── Kutipan Halaman ──
Ganda putri peringkat enam dunia itu melangkah ke Tokyo berbekal amanah Persatuan Bulu tangkis Seluruh Indonesia (PBSI) agar membawa pulang medali, bisa perunggu, perak, atau emas.
Menjadi satu-satunya wakil Indonesia di sektor yang dikuasai Jepang, Korea Selatan, dan China, pandangan pesimistis kepada Greysia/Apriyani pun mencuat.
Pasalnya, pada fase penyisihan Grup A saja mereka sudah dihadapkan dengan unggulan teratas dan peringkat satu dunia Yuki Fukushima/Sayaka Hirota yang menjadi wakil tuan rumah.
Selain itu, ganda putri yang baru dipasangkan pada 2017 ini pun juga punya pengalaman timpang.
Sebelum ke Tokyo 2020, Greysia sudah dua kali menjajal peruntungan di Olimpiade dengan dua kawan main yang berbeda. Sementara bagi Apriyani, Tokyo 2020 adalah pengalaman pertamanya bersaing di kompetisi multievent tertinggi di dunia.
Namun pandangan tadi dipatahkan dengan tampil menjadi Kuda Hitam dengan mengalahkan lawan-lawan berat di lapangan.
Pada fase grup, Greysia/Apriyani melahap ketiga pertandingan dengan meraih kemenangan mutlak. Poin kemenangan pembuka didapat dari ganda putri Malaysia, Chow Mei Kuan/Lee Meng Yean.
───
Tindakan yang Diperlukan -
- A) Menurut kutipan tentang Greysia/Apriyani, pada tahun berapa ganda putri tersebut mulai dipasangkan?
- B) Salin persis semua isi daftar, mulai dari baris yang memuat "phylum: Bryophyta" sampai ke akhir daftar.
Daftar berikut sama sekali tidak berhubungan dengan kutipan di atas.
── Informasi yang Tersedia ──
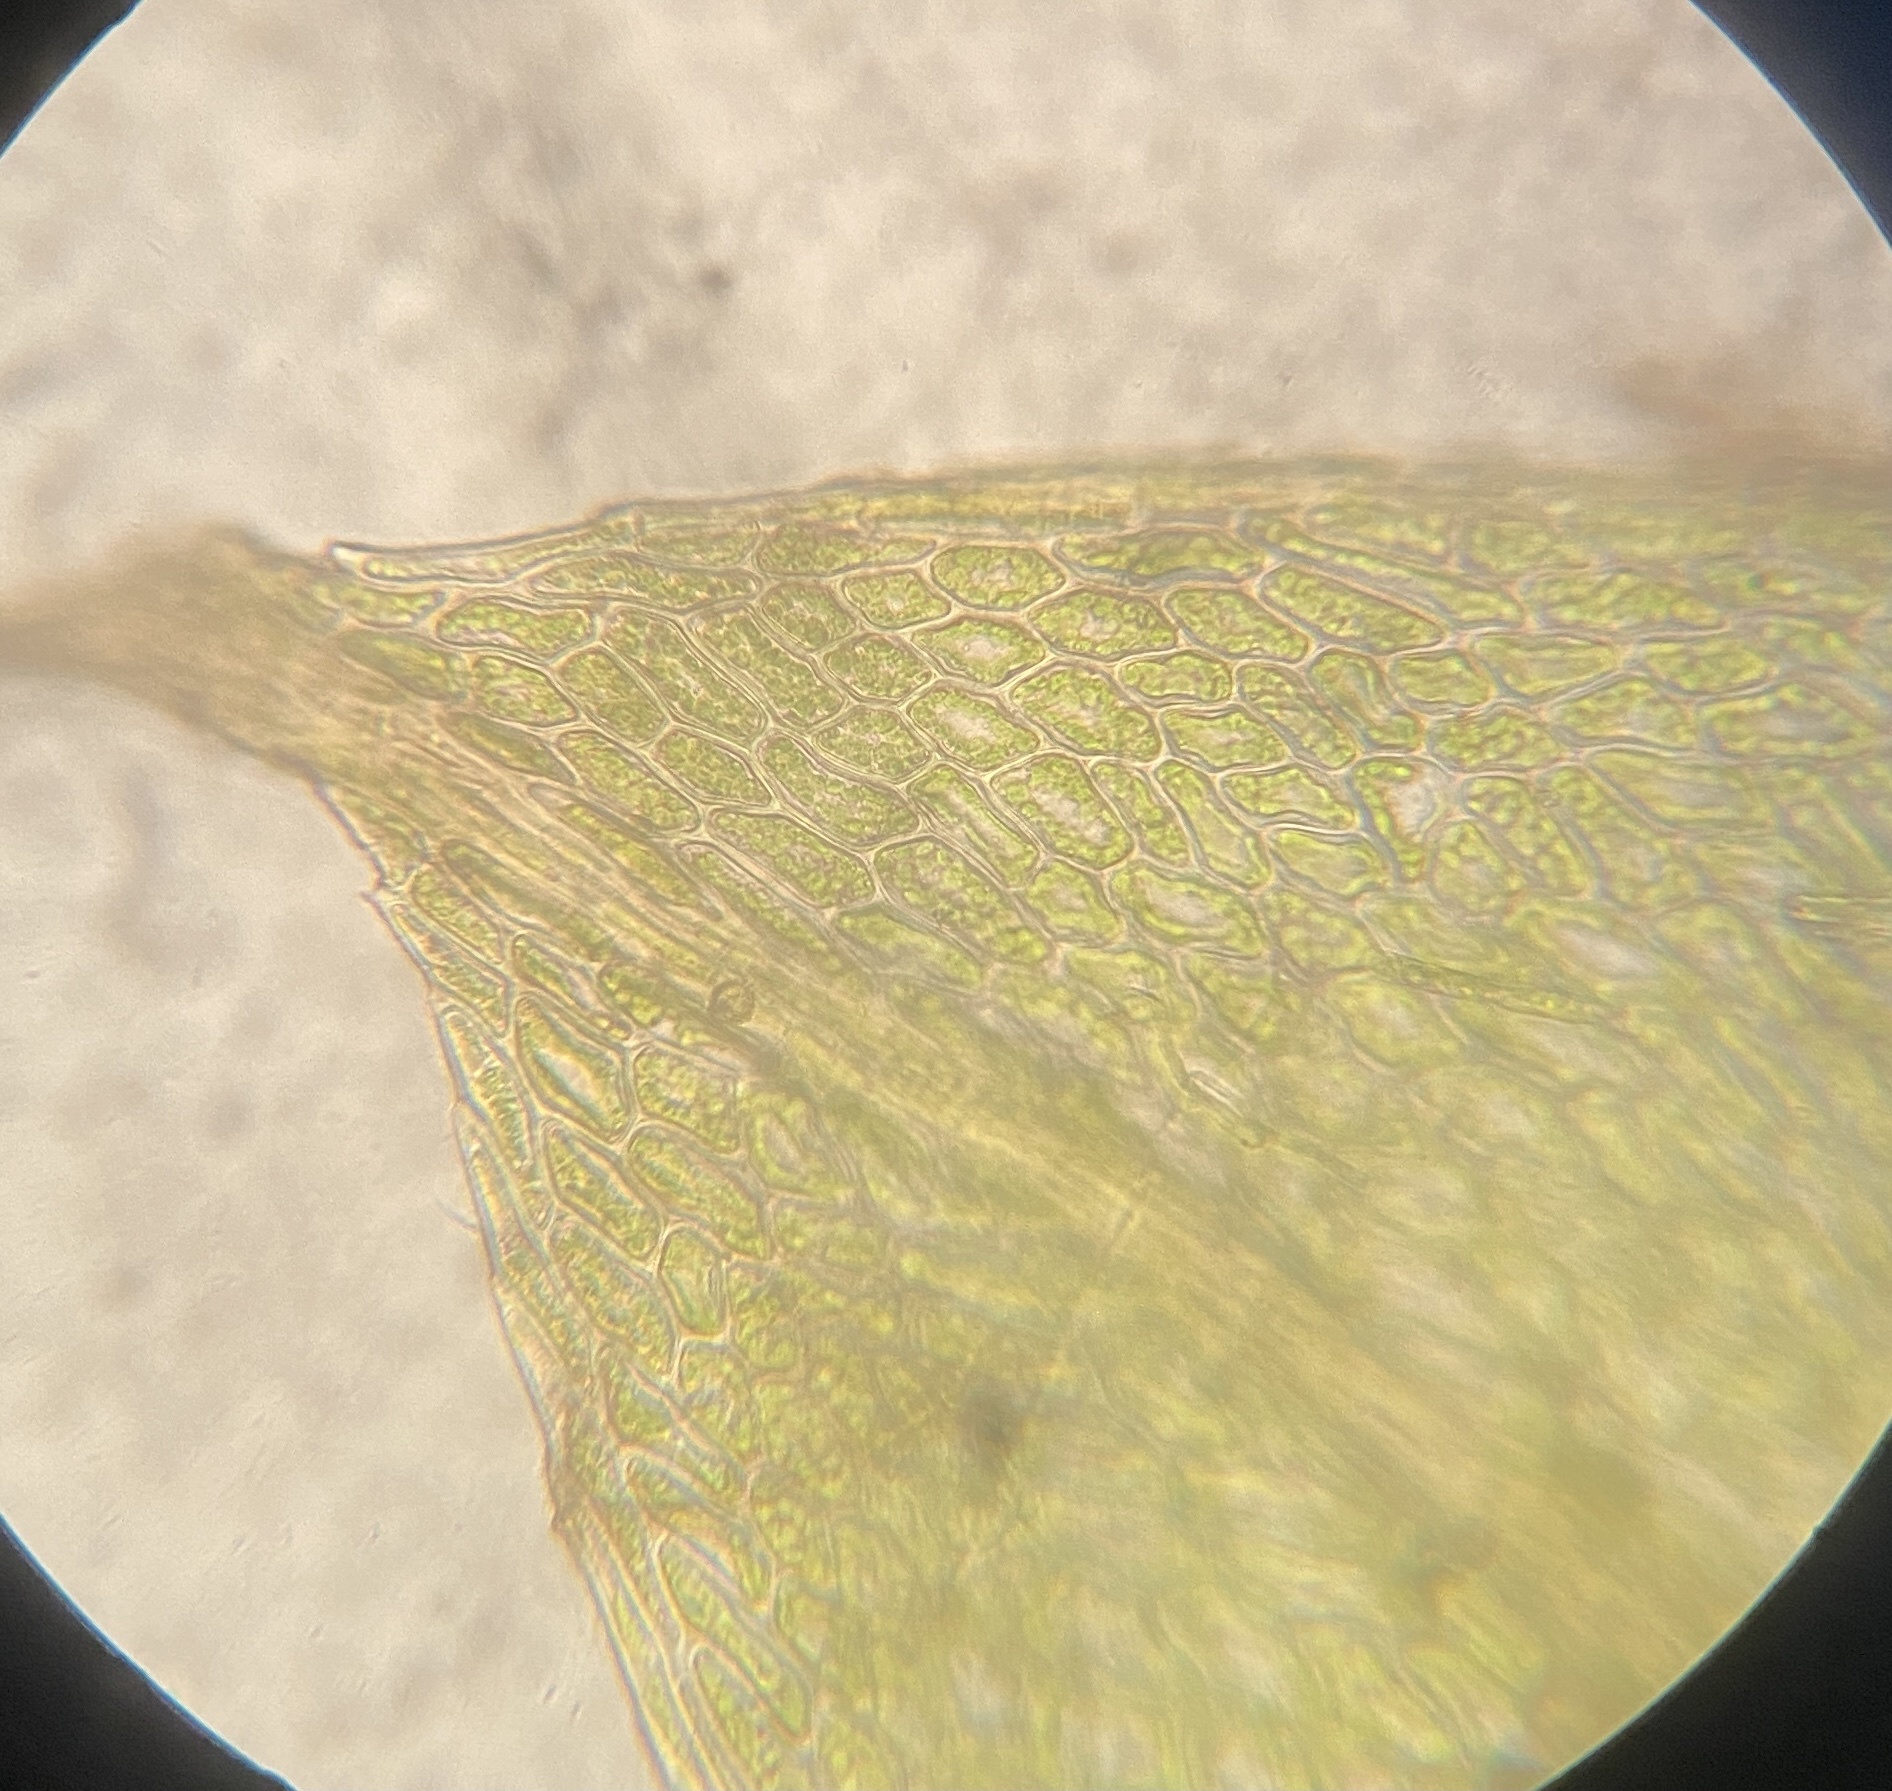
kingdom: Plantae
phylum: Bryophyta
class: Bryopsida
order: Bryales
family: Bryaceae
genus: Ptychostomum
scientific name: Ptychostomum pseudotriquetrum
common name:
───
Hasil Setiap Tugas -
- A) Pada tahun 2017.

- B)
phylum: Bryophyta
class: Bryopsida
order: Bryales
family: Bryaceae
genus: Ptychostomum
scientific name: Ptychostomum pseudotriquetrum
common name:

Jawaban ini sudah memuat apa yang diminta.